This story is embedded in the complicated and intensifying geopolitical
controversy around China vis-à-vis the West, and can't be abstracted from it.
This leaves people arguing with each other for all sorts of reasons, not all
of which are obvious, and which opponents tend to view in too reductionist a
way. The worst reductionist way is accusing each other of being shills or
spies, which fortunately you didn't do!

From an HN point of view, how do we support intellectual curiosity while at
the same time holding a place for the people—all people—whose lives are
affected by this? I don't know.
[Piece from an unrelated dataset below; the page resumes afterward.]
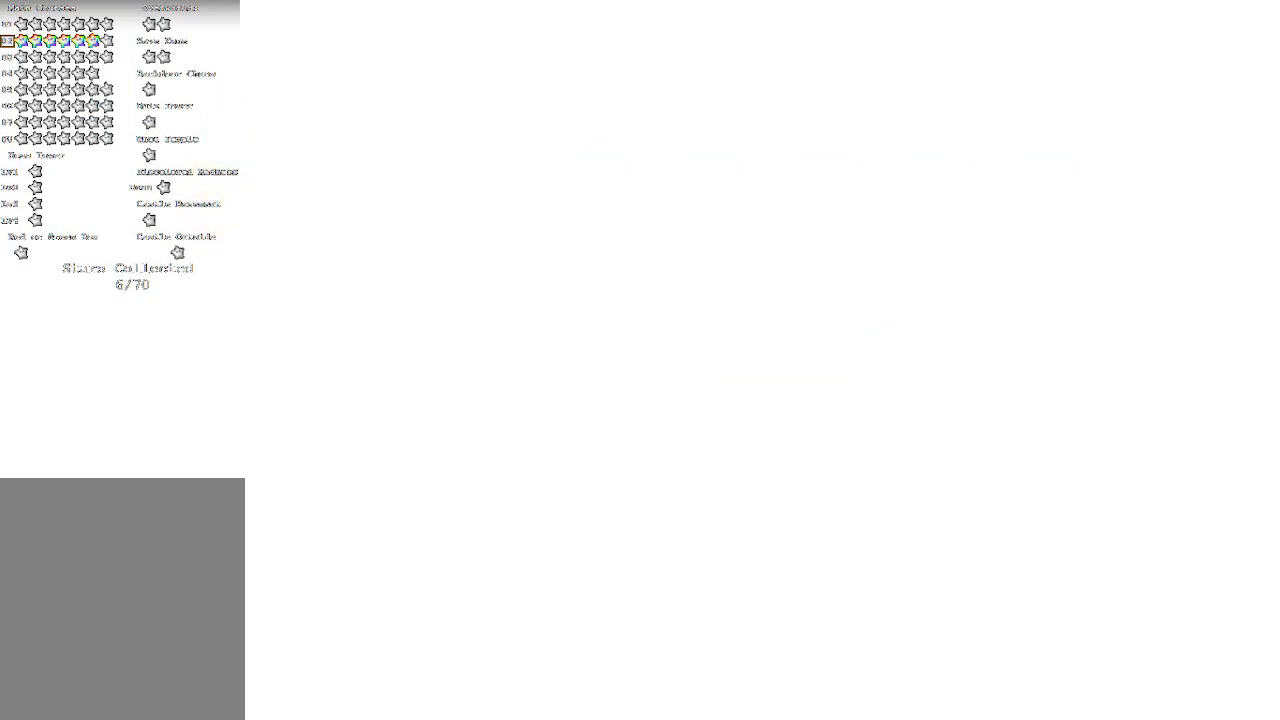
{"buttons": [], "left_stick": "center", "events": []}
For the time being, the only thing I know to
do is keep calling people back to the site guidelines:
[https://news.ycombinator.com/newsguidelines.html](https://news.ycombinator.com/newsguidelines.html).
According to the guidelines, saying things like "I can't believe you support
concentration camps" is not ok on HN, regardless of how strongly one feels
about the topic. That's not a direct quote of anyone, but it's the sentiment
the most aggressive commenters are jumping to when this story comes up, which
it has frequently lately.

------
freewilly1040
The NY Times just did a heartbreaking two part podcast series on this that is
worth a listen:

[https://www.nytimes.com/2019/05/07/podcasts/the-
daily/china-...](https://www.nytimes.com/2019/05/07/podcasts/the-daily/china-
uighurs-internment-camps-surveillance.html)

------
originldirgibl
Genuinely curious, why is this flagged?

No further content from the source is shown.